■ PROMPT ■
Gather every line in the items below that contains the string "alphaTex". Case counts.

[BEGIN]

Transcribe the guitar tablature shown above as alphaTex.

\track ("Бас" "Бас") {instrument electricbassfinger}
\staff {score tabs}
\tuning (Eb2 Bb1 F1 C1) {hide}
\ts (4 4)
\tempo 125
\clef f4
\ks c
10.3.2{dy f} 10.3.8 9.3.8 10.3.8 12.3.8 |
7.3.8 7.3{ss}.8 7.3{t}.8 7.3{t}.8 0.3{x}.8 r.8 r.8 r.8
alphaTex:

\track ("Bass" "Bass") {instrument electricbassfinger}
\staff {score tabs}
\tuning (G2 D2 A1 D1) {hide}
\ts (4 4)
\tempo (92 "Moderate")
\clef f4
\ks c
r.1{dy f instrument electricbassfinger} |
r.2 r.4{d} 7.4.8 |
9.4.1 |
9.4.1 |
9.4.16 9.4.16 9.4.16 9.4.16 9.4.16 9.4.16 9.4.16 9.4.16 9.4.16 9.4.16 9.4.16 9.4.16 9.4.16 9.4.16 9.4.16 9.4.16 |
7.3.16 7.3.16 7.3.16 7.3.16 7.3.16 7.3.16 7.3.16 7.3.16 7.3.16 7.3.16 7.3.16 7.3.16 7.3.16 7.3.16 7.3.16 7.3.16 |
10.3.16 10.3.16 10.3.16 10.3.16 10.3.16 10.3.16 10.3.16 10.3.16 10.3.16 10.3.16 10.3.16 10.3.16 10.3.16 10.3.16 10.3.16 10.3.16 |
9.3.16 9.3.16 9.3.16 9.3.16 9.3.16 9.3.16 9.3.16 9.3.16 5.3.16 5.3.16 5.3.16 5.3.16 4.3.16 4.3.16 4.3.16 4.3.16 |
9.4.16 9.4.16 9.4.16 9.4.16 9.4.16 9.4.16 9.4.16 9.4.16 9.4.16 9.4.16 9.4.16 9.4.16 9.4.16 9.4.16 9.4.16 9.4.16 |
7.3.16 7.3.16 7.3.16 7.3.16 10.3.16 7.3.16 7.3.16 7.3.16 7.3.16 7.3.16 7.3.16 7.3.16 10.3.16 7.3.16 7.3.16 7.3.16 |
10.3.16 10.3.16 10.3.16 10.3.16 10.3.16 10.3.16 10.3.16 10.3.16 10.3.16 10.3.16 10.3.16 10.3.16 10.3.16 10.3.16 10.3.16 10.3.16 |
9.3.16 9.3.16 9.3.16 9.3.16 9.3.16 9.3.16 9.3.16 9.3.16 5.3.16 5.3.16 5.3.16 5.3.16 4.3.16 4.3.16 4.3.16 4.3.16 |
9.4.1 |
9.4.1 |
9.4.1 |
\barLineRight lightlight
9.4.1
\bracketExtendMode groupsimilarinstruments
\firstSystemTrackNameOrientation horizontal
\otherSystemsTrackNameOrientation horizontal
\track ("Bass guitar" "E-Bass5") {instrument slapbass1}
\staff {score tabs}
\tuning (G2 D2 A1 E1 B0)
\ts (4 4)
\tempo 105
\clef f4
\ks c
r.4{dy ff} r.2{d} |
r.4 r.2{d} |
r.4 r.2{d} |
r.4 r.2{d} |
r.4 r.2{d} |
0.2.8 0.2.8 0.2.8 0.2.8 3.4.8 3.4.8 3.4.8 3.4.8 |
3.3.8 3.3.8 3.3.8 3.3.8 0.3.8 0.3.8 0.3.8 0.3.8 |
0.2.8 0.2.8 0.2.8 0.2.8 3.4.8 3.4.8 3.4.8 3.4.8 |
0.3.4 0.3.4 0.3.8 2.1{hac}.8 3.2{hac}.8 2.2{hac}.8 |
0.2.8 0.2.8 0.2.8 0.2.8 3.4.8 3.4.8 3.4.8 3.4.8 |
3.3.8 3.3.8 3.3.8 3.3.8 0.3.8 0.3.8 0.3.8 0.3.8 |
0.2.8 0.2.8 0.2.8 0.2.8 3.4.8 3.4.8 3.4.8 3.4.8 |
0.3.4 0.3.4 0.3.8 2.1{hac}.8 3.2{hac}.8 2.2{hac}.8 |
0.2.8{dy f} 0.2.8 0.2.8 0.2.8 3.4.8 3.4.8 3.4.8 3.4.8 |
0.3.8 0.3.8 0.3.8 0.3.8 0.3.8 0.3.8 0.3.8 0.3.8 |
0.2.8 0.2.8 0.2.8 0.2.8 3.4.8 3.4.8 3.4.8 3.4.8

[END]

■ FINAL RESULT ■
Transcribe the guitar tablature shown above as alphaTex.
alphaTex:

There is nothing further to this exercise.